Скандинавцева я застал в постели; он спал непробудным сном, свесив руку, глубокомысленно расширяя ноздри и шевеля бровями. Я сел подле него на стуле. Пижон, закусив губу, из-под стола смотрел мне в лицо и, перекосивши морду, казалось, меня о тем-то спрашивал. Увы! что мог я отвечать ему? Мне стал представляться труп девушки, пойманный рыбаками и , распростертый на песчаном береге, стало представляться, что этот спокойно спящий юноша – злодей, виновник ее погибели, и я... готов был помогать ему! Я заплакал.
Спящий махнул рукой и уронил трубку.
– Сергей Иваныч! – сказал я не без усилия над самим собой.
Скандинавцев проснулся, приподнял голову, зевнул и, усмехнувшись, спросил меня: о чем я плачу?
Я встрепенулся и в немногих словах рассказал ему, что случилось.
– Так неужели утонула? – спросил он.
– Ну да, что ж больше! – отвечал я, утирая слезы.
– Жаль! Славная была девушка! Эй, Митька, готов ли чай! Да набей-ка трубку!
Мы посмотрели друг на друга – я с ужасом, он с легкой усмешкой.
– Эх, как я проспал,– сказал он, взглянув на часы, висевшие над кроватью на стене, обитой ковром.– В деревне так не годится спать.
И он встал, надел туфли, халат и раскурил трубку, набитую мальчиком.
– Так неужели в реку бросилась? – спросил он снова, затянулся и пустил клуб дыма.
Я уж и отвечать не мог.
– Успокойтесь, молодой человек,– сказал он наконец, поглядев на меня раз десять сряду, как бы любуясь моим отчаянием, – успокойтесь! все хорошо! Никто не утонул! Успокойтесь!
– Помилуйте, как я могу...
– Мне говорить вам теперь неловко.– И он взглянул на дверь, за которой Митька наливал чай.– Ну, а если вы не разучились читать, а главное, если вы скромный молодой человек, прочтите, я вам дам письмо.
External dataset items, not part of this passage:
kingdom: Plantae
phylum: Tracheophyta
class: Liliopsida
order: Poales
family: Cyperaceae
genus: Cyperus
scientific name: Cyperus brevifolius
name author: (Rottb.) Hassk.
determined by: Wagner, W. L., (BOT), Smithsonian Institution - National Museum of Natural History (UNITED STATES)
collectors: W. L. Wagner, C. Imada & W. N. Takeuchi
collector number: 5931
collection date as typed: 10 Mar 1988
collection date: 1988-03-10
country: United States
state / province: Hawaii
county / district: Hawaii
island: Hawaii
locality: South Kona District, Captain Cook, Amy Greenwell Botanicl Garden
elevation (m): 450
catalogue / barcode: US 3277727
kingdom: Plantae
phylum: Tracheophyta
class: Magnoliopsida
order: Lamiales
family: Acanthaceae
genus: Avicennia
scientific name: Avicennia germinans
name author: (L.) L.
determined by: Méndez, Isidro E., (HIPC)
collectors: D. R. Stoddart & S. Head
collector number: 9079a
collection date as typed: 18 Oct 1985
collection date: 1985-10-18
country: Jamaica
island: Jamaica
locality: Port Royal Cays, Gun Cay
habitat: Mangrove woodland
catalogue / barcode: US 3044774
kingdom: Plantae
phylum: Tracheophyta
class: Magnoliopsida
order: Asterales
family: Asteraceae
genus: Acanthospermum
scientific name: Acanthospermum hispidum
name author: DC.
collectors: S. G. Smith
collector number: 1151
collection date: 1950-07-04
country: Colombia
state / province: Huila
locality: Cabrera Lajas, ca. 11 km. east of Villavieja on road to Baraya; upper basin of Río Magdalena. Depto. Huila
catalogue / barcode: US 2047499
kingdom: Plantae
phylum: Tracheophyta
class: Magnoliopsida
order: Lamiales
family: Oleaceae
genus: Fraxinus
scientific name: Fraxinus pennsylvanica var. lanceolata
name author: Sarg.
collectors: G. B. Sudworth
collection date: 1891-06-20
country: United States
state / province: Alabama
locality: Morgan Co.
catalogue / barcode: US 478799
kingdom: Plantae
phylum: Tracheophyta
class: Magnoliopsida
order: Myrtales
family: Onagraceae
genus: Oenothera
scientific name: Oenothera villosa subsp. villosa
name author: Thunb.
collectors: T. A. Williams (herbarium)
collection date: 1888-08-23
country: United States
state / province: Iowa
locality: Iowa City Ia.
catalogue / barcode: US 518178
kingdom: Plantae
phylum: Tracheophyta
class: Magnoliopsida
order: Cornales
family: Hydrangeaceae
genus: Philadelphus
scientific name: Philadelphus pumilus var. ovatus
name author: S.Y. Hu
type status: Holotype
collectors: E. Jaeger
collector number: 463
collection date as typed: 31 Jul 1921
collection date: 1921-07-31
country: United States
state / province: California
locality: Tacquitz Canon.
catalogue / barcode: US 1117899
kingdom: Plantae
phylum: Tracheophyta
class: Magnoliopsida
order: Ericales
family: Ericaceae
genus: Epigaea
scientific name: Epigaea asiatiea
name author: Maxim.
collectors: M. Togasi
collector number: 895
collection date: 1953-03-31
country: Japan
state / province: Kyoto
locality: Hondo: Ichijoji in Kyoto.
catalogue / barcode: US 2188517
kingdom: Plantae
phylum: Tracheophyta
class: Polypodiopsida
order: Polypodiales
Я взял письмо, вынутое им из шкатулки, и прочел:
"Друг Сергей!
Последняя записка Л. меня и волнует, и радует. На 27 июля, как сказано, я буду в лодке на известном тебе месте в два часа ночи. Сестра моя будет в экипаже, по ту сторону Оки, у пустых хлебных сараев. Матушка моя подождет нас на станции, у знакомого ей станционного смотрителя. Если ночь будет бурна, не жди – жди в следующую ночь. Если Л. не решится – бог с ней! Я во второй раз свататься не буду, потому что знаю, это бесполезно. Хрустин же сказал мне, что он рад, стало быть, в чем препятствие? Обнимаю тебя, прощай. Эту записку доставит тебе тот самый отставной актер, с которым ты на охоту ходишь. Распоряжайся и с своей стороны. Я в тебе уверен. До свидания, остаюсь твой друг П. С.".
– Неужели? Самоситов?! – воскликнул я, не веря глазам своим.
– Он и есть, а вы почем знаете?
– Я слышал, скажите... как это? ах, как это странно! Хороший ли он человек? Как бы мне увидеть его? Где же это он ее видел?
– Он уже четыре года ее любит без памяти. Ваша кузина была в пансионе у мадам Фляком, а эта мадам Фляком была когда-то гувернанткой у его сестры, Марьи Петровны. Марья Петровна познакомилась с Лизой, ну, и брала ее к себе по воскресеньям. Вот и все... а я был его товарищем, знаю его характер и все благородство души его. Они обвенчаются, не спросясь у вашей Аграфены Степановны, и прекрасно сделают...
Что еще скажу я в заключение? Хрустин дня через два узнал от меня все. Сначала он так дико на меня посмотрел, как бы не доверяя словам моим, что я испугался за свою нескромность; но потом таинственно, как соучастник мой, с полустрогим и с полушутливым выражением в лице и в голосе, подозвал меня к себе, погрозил пальцем и сказал: "Смотри, повеса, ничего не говори Аграфене Степановне".